范寧沒有一點隱瞞,便將半路遇到高麗探哨船觸礁,審問得知高麗即將對耽州發動偷襲,他便決定先下手為強,悉數燒毀了釜山海灣中的船只,詳細說了一遍。
范寧最后道:“首先宋軍并沒有在釜山登陸,不要說攻打高麗,就算騷擾高麗都談不上,最多只能算損毀高麗的財物,其次,是高麗探哨船先對耽州不利,是高麗欲謀耽州,然后才是我們反擊。
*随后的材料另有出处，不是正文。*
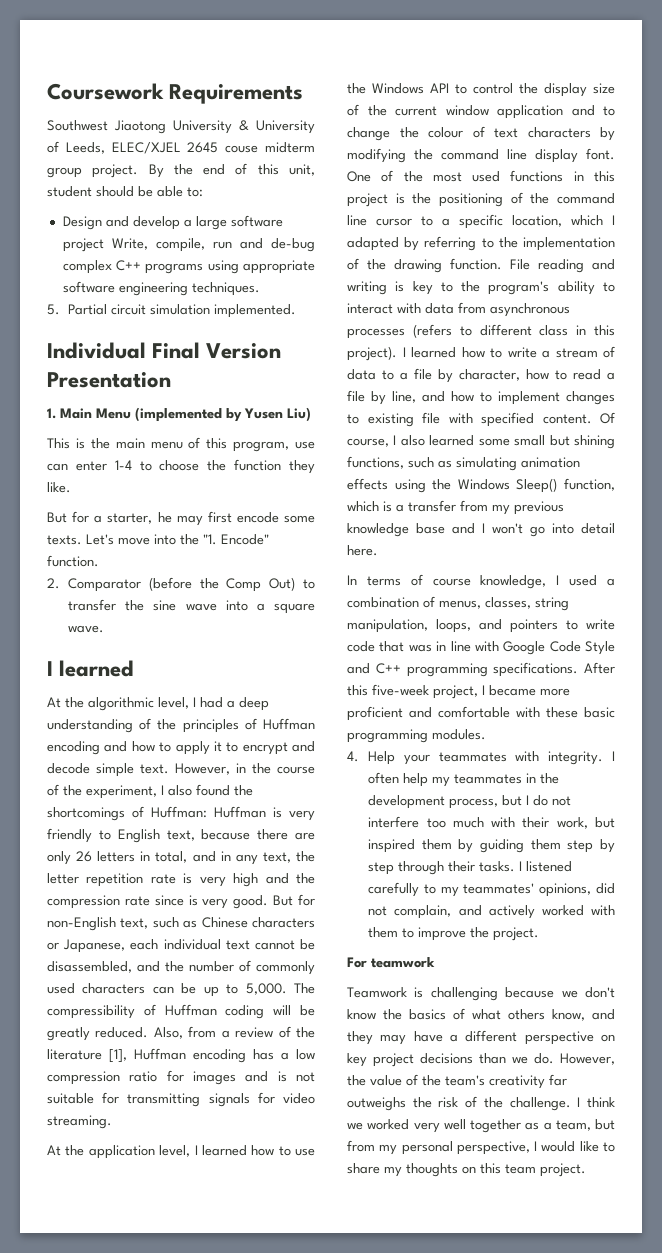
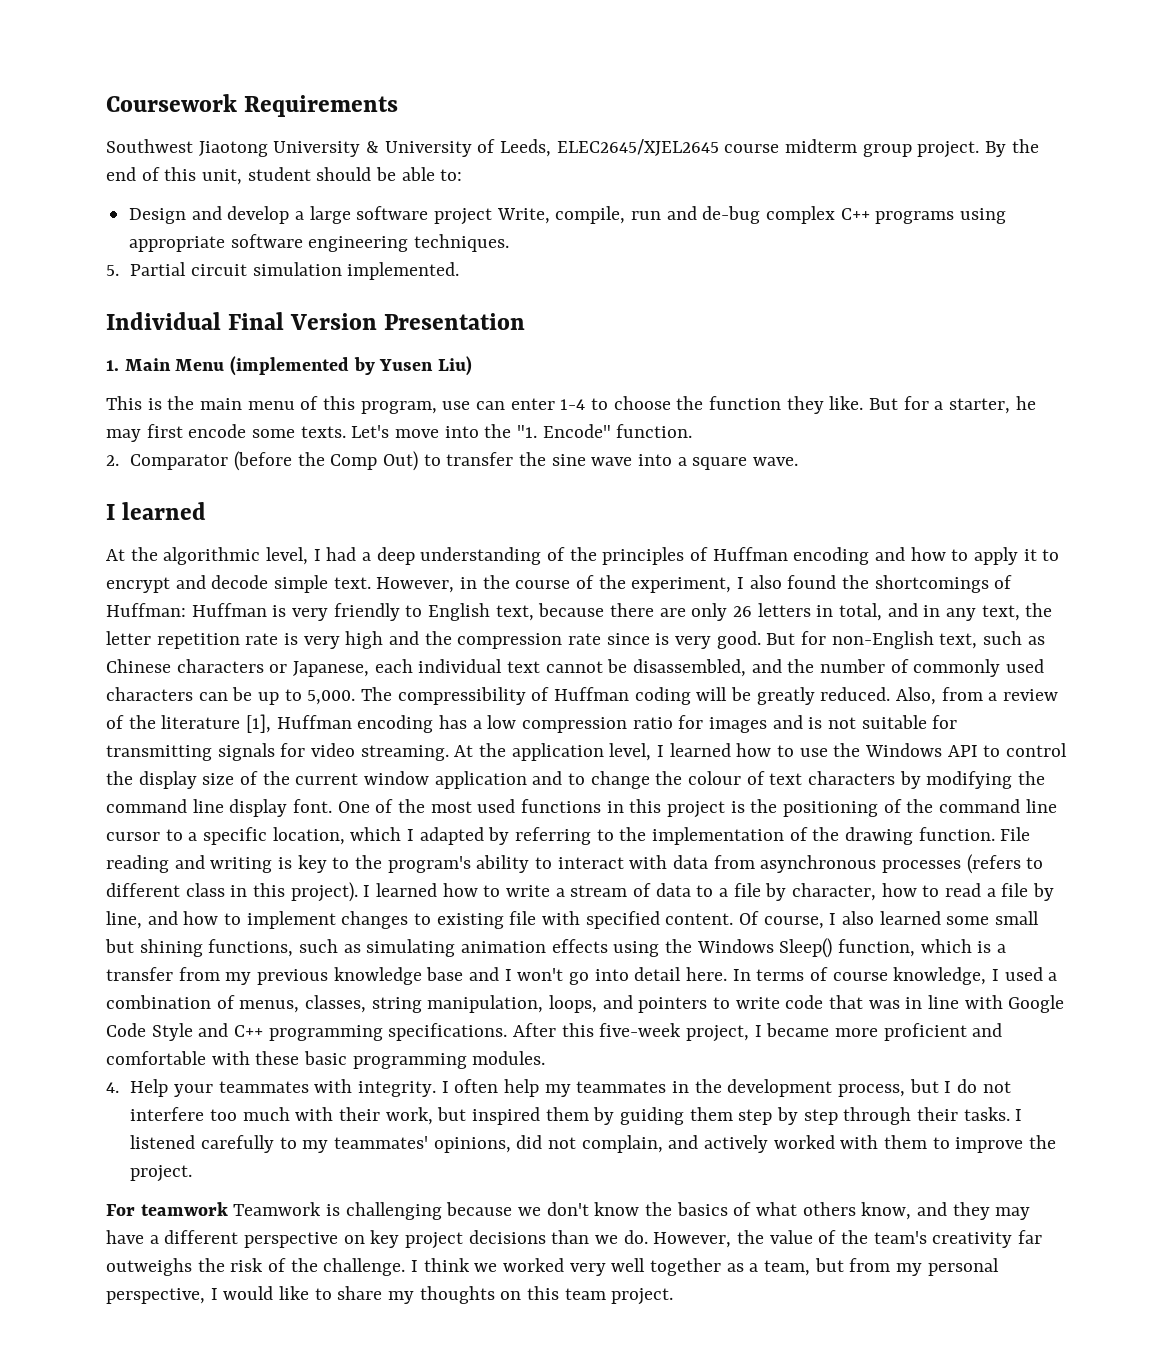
[111,142,259,154] ELEC/XJEL 2645 couse -> [556,139,780,156] ELEC2645/XJEL2645 course
(71, 487) // -> (864, 403) none
(112, 1122) // -> (449, 753) none
(378, 550) // -> (728, 974) none
(435, 962) // -> (228, 1209) none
”
幸虧宋朝還沒有領海的概念,只要沒有登陸,就談不上入侵,最多只能算威脅,所以范寧矢口否認高若訥的指控。
現在只能是對他燒毀高麗船只來做個定性。
范寧說完,富弼接口道:“這件事讓我想起了年初遼國使者前來質疑耽州之事,正是高麗慫恿遼國向大宋施壓,暴露了高麗對耽州的野心,高麗準備偷襲耽州,便是這件事的延續。”
文彥博沉吟一下道:“處理這件事并不一定非要主動出擊,可以加強耽州防御,或者戰船部署在耽州外圍,待高麗前來偷襲時,再一舉全殲,就像在鯤南灣全殲平野吉的軍隊一樣,我們主動出擊,就在道義上顯得被動了。”
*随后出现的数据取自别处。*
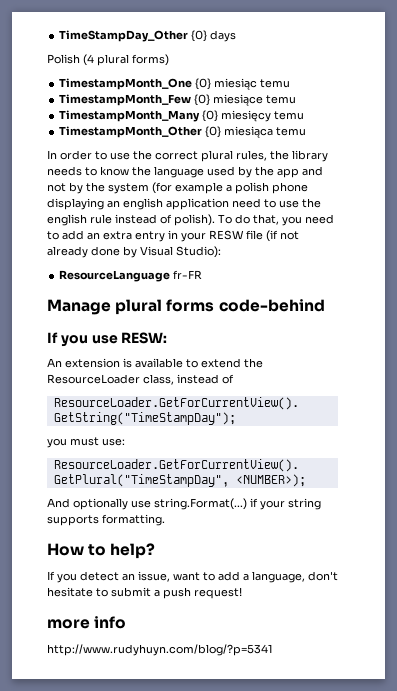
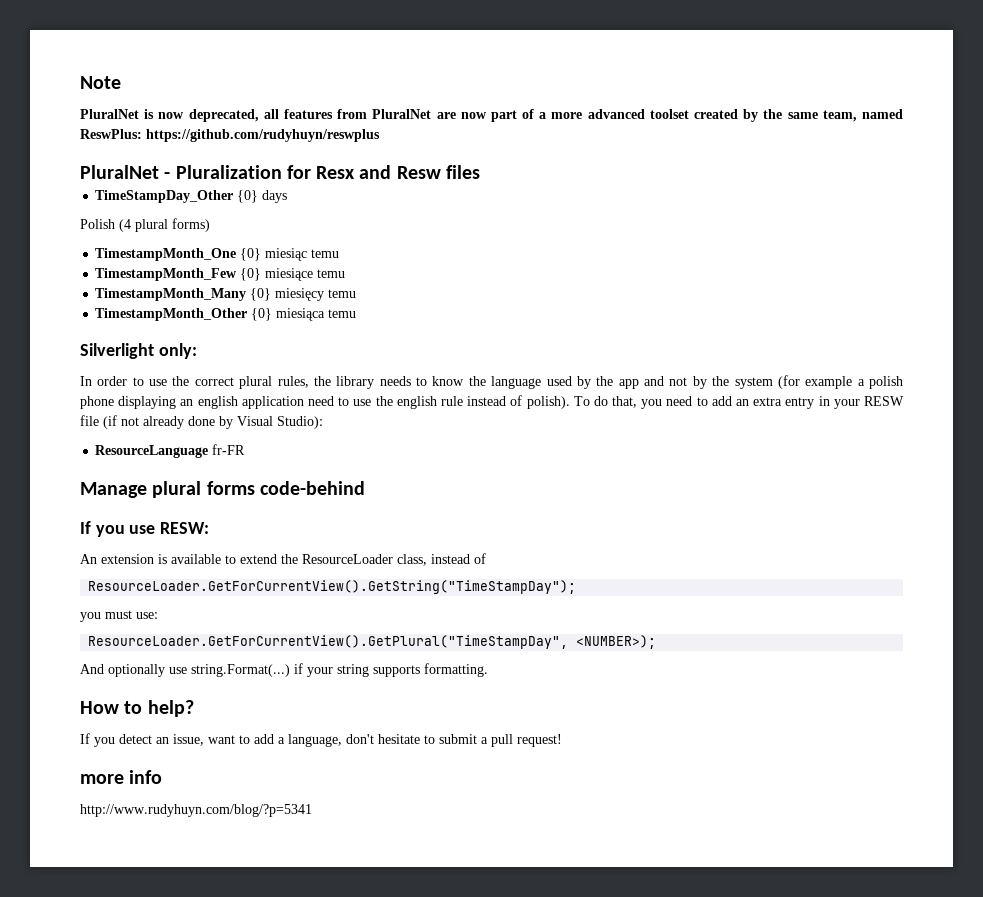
(59, 36) none -> [80,76,121,89] [80,109,903,122] [80,129,380,142] [80,165,480,179] Note // PluralNet is now deprecated, all features from PluralNet are now part of a more advanced toolset created by the same team, named ReswPlus: https://github.com/rudyhuyn/reswplus // PluralNet - Pluralization for Resx and Resw files //
(307, 131) none -> [80,343,197,359] // Silverlight only:
[163,587,191,599] push -> [491,734,513,747] pull

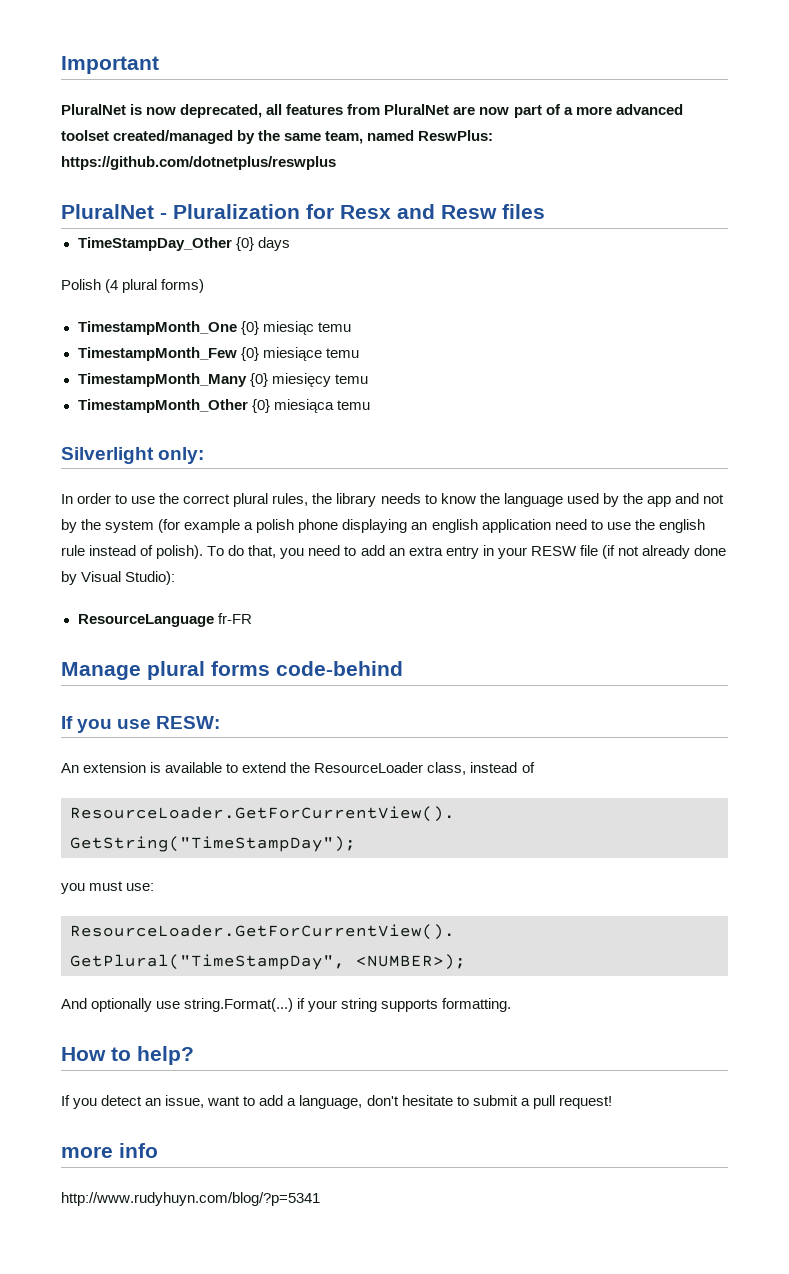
[80,76,121,89] Note -> [61,56,159,74] Important
[694,109,739,119] created -> [113,130,234,144] created/managed
[146,129,380,142] https://github.com/rudyhuyn/reswplus -> [61,156,336,170] https://github.com/dotnetplus/reswplus

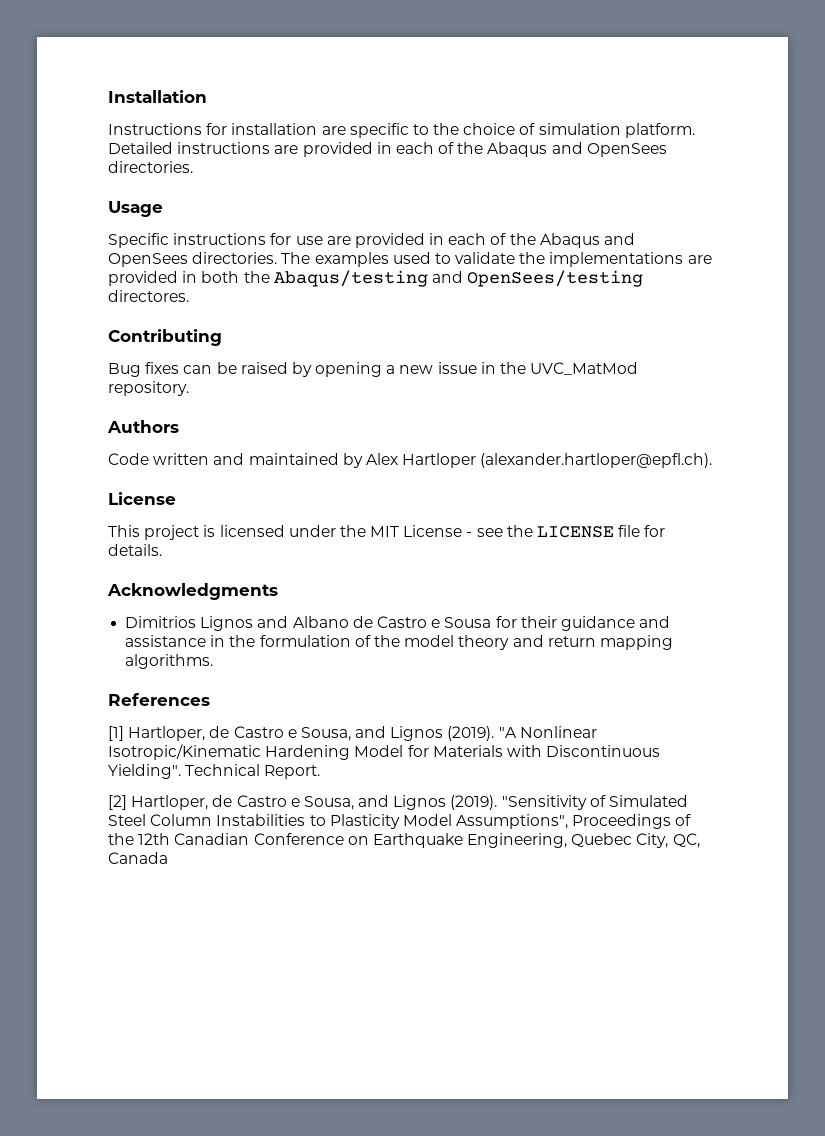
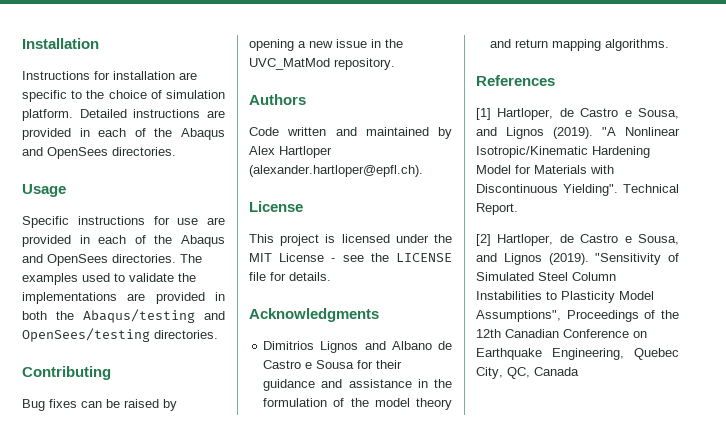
[108,290,189,302] directores. -> [154,330,218,339] directories.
韓琦卻不同意文彥博的想法,他替范寧解釋道:“如果是防御高麗來進攻,那我們傷亡就大了,我們不知道高麗是從哪個方向殺來,會更加被動。
相反,出動出擊,我們則掌握主動,最后的效果也很好,我們沒有損失一兵一卒,至于高麗那邊,既然是他們派出探子在先,理虧的是他們,而不是我們。”
韓琦又問范寧,“那些高麗探子現在何處?”
“目前關押在耽州,如果朝廷需要,可以隨時押解進京!”
這時,高若訥冷冷道:“如果范知州參與耽州防御,我倒無話可說了,但范知州沒有得到朝廷同意,便擅自對高麗用兵,會造成宋朝和高麗之間關系惡化,影響惡劣,屬于嚴重的越權,范知州又怎么解釋?”
范寧立刻回答道:“我是海外經略副使,對耽州的安全負有職責,我認為我有用兵權,不需要得到朝廷的批準。”